If a ground umpire places a finger close to his chest while referring a doubtful decision to the TV referee during the second India-West Indies ODI in Delhi on Saturday, don't be surprised.

cricket Updated: Oct 10, 2014 09:29 IST
Jasvinder Sidhu

If a ground umpire places a finger close to his chest while referring a doubtful decision to the TV referee during the second India-West Indies ODI at Delhi's Ferozshah Kotla on Saturday, don't be surprised.

Introduced by the International Cricket Council (ICC) from October 1, the sign will provide greater clarity for spectators and make ground umpires more pro-active.

As per the new ODI match-playing conditions, the signal will indicate the umpire feels the batman is out but is seeking the opinion of his colleague up in the box.

More clarity

"What you have to do is point a finger close to your chest if you think the batsman is out before going for the TV umpire's opinion. Likewise, you have to cross the arms to signal a dead ball if you think batsman is not out," Delhi-based ICC panel umpire, Anil Chaudhary, told Hindustan Times while explaining the new rules to budding umpires at the Kotla on Wednesday.

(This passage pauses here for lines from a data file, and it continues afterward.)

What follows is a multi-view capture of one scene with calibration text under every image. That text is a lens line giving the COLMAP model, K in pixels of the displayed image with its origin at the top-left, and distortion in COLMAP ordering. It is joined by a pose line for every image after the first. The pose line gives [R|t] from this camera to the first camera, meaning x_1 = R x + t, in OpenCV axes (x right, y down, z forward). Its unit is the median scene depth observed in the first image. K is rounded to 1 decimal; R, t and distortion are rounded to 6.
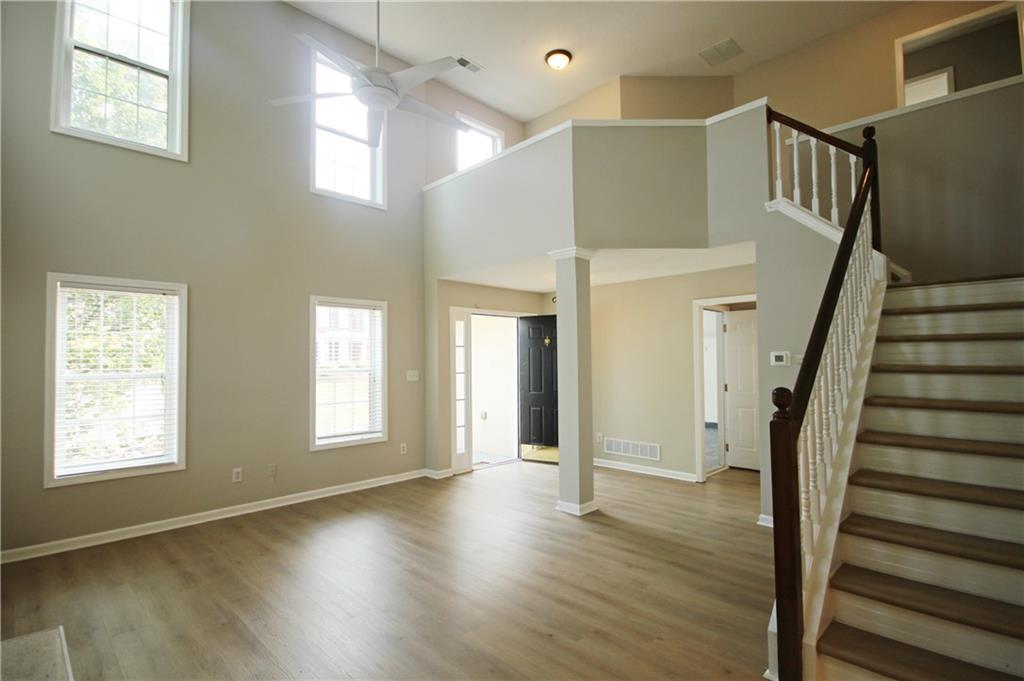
lens RADIAL K [[485.2, 0, 517.2], [0, 485.2, 341.9], [0, 0, 1]] dist [0.014454, -0.001157]
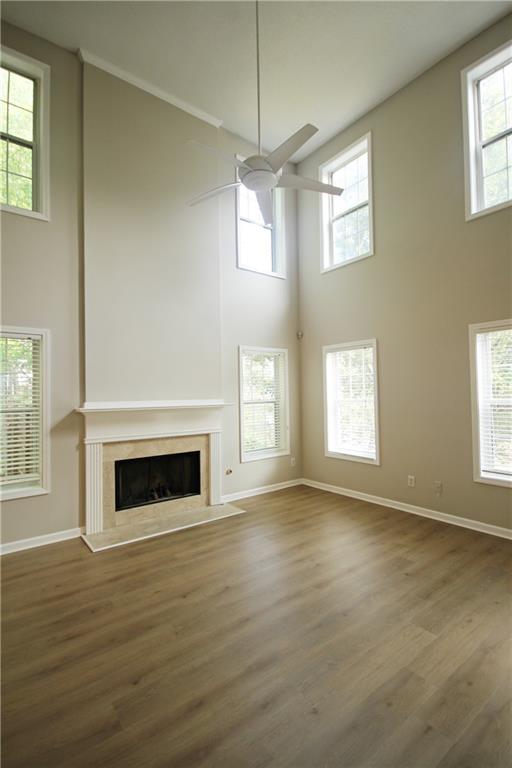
lens RADIAL K [[361.1, 0, 252.5], [0, 361.1, 385.3], [0, 0, 1]] dist [0.003838, -0.002312]
pose [[-0.135460, -0.008388, -0.990747, 0.441239], [0.056837, 0.998252, -0.016223, 0.017513], [0.989151, -0.058509, -0.134746, 0.789710]]
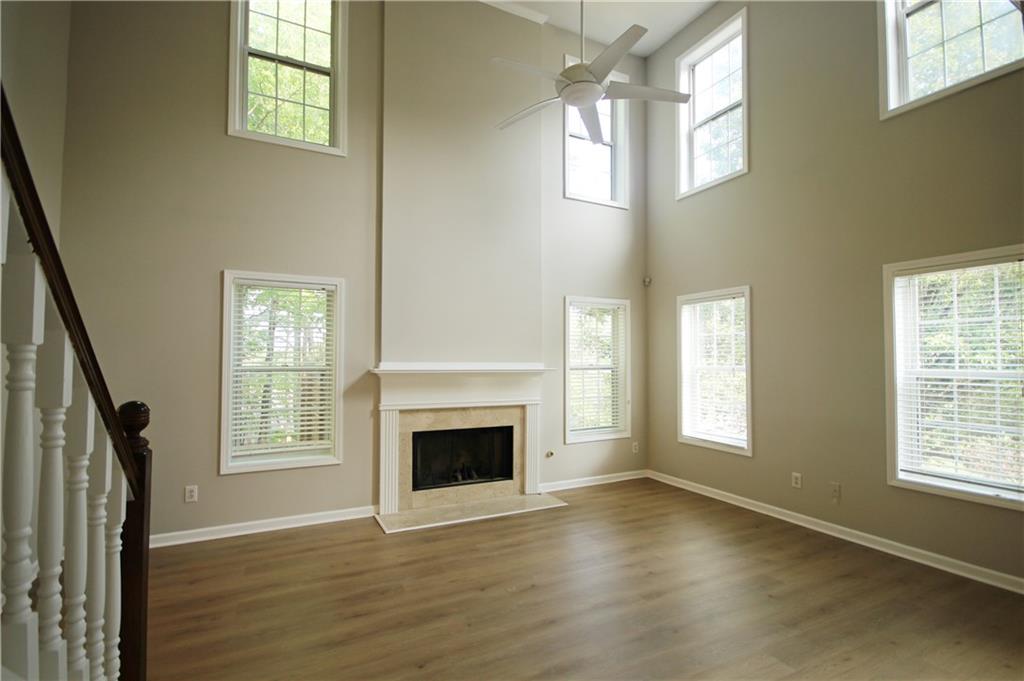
lens RADIAL K [[485.2, 0, 510.6], [0, 485.2, 343.8], [0, 0, 1]] dist [0.014454, -0.001157]
pose [[-0.316436, -0.018473, -0.948434, 0.512792], [0.038004, 0.998761, -0.032133, 0.025637], [0.947852, -0.046213, -0.315342, 0.850867]]
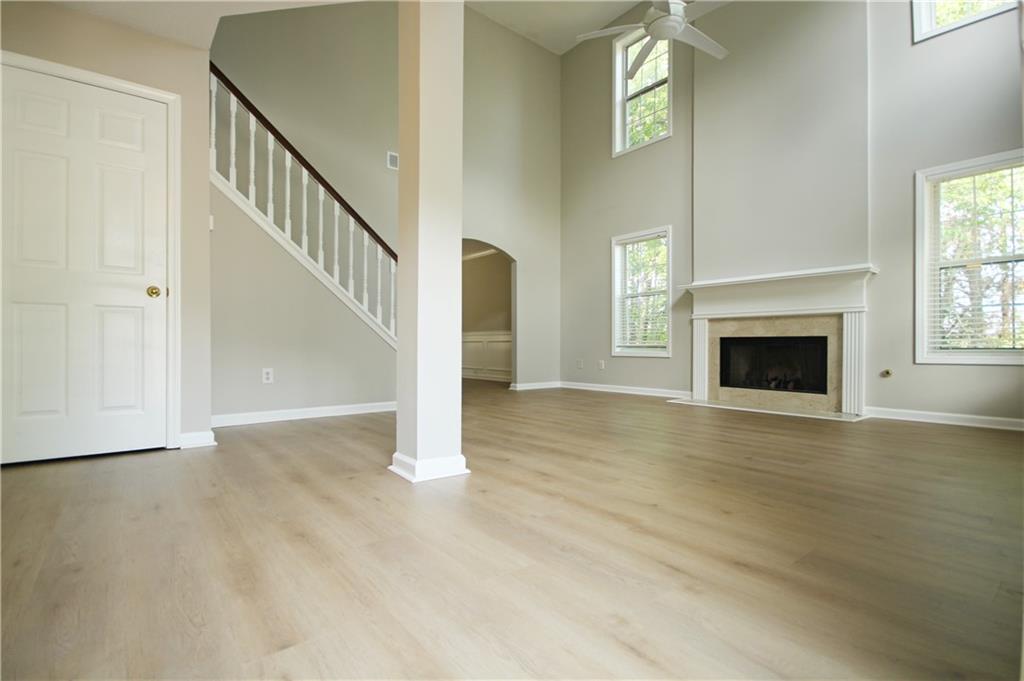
lens RADIAL K [[485.2, 0, 516.6], [0, 485.2, 345.6], [0, 0, 1]] dist [0.014454, -0.001157]
pose [[-0.994020, 0.008393, 0.108878, -0.033681], [0.003555, 0.999001, -0.044553, 0.250104], [-0.109143, -0.043900, -0.993056, 1.620209]]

Till recently, on-field umpires sought the TV umpire's opinion over the walkie-talkie when in doubt. The communication was classified and spectators had to wait for the red or green light to come on, but now they will know what the ground umpire feels before he uses the radio for help.

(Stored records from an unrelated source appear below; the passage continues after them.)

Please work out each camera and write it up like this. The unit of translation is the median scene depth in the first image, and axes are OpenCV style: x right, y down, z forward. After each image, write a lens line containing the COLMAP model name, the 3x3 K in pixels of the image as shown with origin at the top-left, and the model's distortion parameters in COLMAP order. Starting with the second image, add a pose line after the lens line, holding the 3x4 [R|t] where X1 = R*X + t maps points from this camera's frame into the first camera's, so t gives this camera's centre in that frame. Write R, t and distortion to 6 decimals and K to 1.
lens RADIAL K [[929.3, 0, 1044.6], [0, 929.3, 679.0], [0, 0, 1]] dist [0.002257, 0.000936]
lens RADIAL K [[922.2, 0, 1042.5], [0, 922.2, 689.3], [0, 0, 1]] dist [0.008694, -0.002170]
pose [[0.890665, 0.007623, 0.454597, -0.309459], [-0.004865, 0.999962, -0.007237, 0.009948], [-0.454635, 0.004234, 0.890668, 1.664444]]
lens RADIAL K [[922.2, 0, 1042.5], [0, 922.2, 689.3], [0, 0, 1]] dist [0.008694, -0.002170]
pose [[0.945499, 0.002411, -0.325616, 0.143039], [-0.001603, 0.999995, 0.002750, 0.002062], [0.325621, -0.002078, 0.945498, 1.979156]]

"This is a new thing which I find interesting. Now, there will be more transparency from the spectators' point of view. Also, you can assess the ground umpires' decision-making abilities. It will help reduce mistakes," said SK Bansal, a former international umpire.

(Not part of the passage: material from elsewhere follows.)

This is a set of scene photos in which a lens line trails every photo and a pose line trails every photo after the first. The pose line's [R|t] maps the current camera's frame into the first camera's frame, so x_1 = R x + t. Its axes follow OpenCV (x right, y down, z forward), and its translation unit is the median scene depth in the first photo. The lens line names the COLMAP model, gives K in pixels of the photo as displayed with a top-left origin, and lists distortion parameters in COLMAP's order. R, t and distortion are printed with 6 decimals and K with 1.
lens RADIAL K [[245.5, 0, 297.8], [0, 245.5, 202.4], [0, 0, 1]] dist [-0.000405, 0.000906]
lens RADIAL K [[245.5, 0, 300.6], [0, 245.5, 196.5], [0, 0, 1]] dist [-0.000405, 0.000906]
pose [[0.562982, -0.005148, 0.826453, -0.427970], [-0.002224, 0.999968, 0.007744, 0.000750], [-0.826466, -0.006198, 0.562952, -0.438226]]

Ground umpires refer it to the TV umpire in the case of run out, stumping, hit wicket, catch and bump catch.

Seeking help

"According to the new playing conditions, if there is a bump catch, doubtful catch or obstruction by a fielder, the ground umpire will consult the TV umpire by making a TV-screen sign as they do while referring a run out or stumping. After that, he has to flash the out or not out sign with the finger close to his chest," said Bansal.

The third umpire will determine if it was a bump ball or not, or whether the catch was taken cleanly.

However, while reviewing TV replay(s), the third umpire will first check the fairness of the delivery (all modes of no ball, except for the bowler using an illegal action, [for clarity, a specific type of banned delivery can be reviewed and called no ball]) and whether the batsman has hit the ball. These changes should please those who are for on-field umpires to have a bigger say.